‘Fake news’ was just named the official word of the year, or was it?
After a conspiracy theory about Hillary Clinton running a child sex ring inside a Washington D.C. restaurant resulted in a North Carolina man taking a gun in to “investigate,” it seemed inevitable that “fake news” would define 2016.
And now it’s official, with the word being chosen as Macquarie Dictionary’s word of the year. If you don’t laugh, you might cry.
Pronounced “fayk ‘nyoohz” (for those of you who just returned from Mars), the word became notorious after debates about bogus websites publishing false or hyper-partisan news on social media blew up in 2016. America is now learning what it’s like to deal with a political administration that routinely spreads fake news itself.
The dictionary defines the plural noun as “disinformation and hoaxes published on websites for political purposes or to drive web traffic, the incorrect information being passed along by social media.”
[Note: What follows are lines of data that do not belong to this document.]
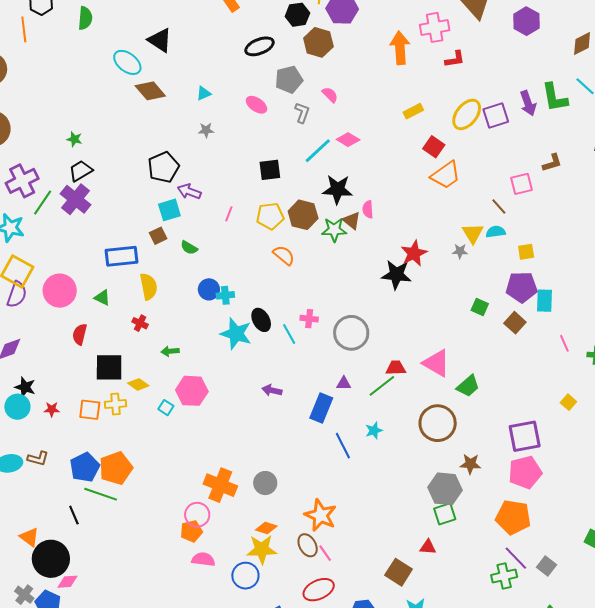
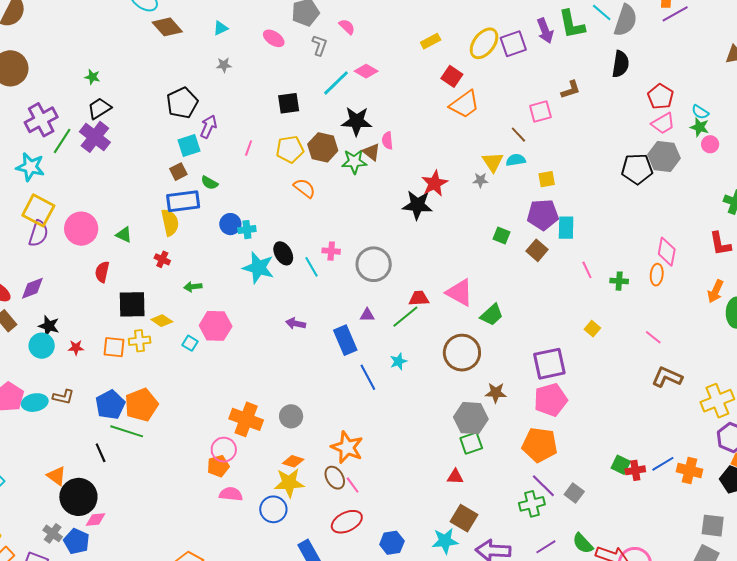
purple arrow: (189, 192) -> (208, 127), turned 95
blue rectangle: (121, 256) -> (183, 201), moved
blue rectangle: (321, 408) -> (345, 340), turned -44
brown square: (399, 572) -> (464, 518), moved

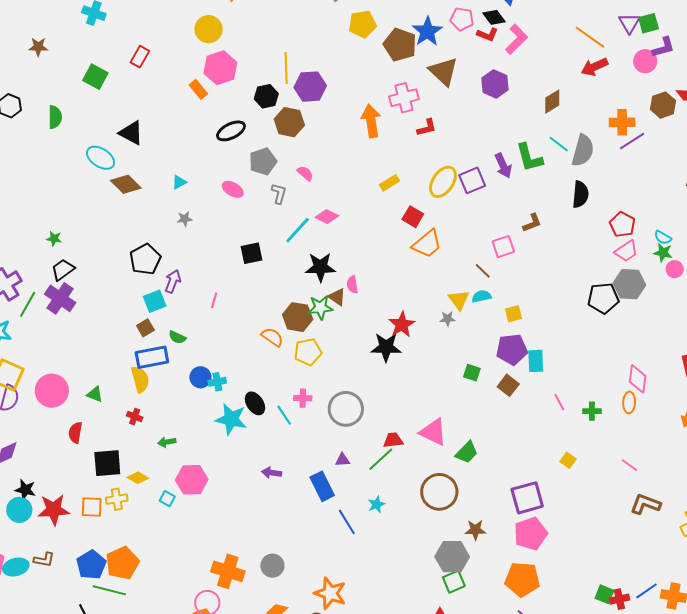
brown hexagon: (323, 147) -> (298, 317), moved
yellow pentagon: (290, 149) -> (308, 352), moved
red star: (76, 348) -> (54, 510), size x2.0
Susan Butler, editor of Australia’s Macquarie Dictionary, told Mashable the committee looks at two main concerns when choosing the word of the year: A clever coinage, something that involves a bit of word play, and also a word that’s socially significant.
“In that category, they thought that ‘fake news’ was the thing that had the most far reaching consequences for us all,” she explained. “Having the facts right is the bed rock of news publishing, and suddenly we’re in a world where anyone can claim to have the facts.”
For those of you that come at the dictionary complaining that “fake news” actually two words, you’re wrong. That’s fake news, as it were.
Let Butler explain: “The most common way in which English forms new words is by taking two separate words and smashing them together. In the past, this togetherness may have been recognised by a hyphen or one solid word, but more recently, the tendency has been for English to throw out punctuation of all sorts.”
This is what linguists call a “lexical unit.” You may know what “fake” is and what “news” is, but you can’t necessarily work out the meaning of the compound. It’s more than the sum of its parts, and that’s why it’s in the dictionary.
Runner up words included “halal snack pack” a word and culinary concept that has yet to make to it big globally.
A mix of hot chips and halal doner kebab meat, along with garlic, chilli and barbecue sauces, a combo affectionally known as “the holy trinity,” the word has also become symbolic of a type of cheeky, affectionate multiculturalism.
The halal snack pack combines foods of significance to both Australia’s Muslim and Anglo communities, and even caused a minor political altercation between Labor politician Sam Dastyari and right wing Senator Pauline Hanson.
According to Dastyai, halal snack pack was “robbed.”
“Enby” was another chosen by the committee. A term for someone who doesn’t identify as male of female, they wrote that “Enby is an interesting construction; it has moved from the abbreviation NB (for non-binary) to a word in its own right.”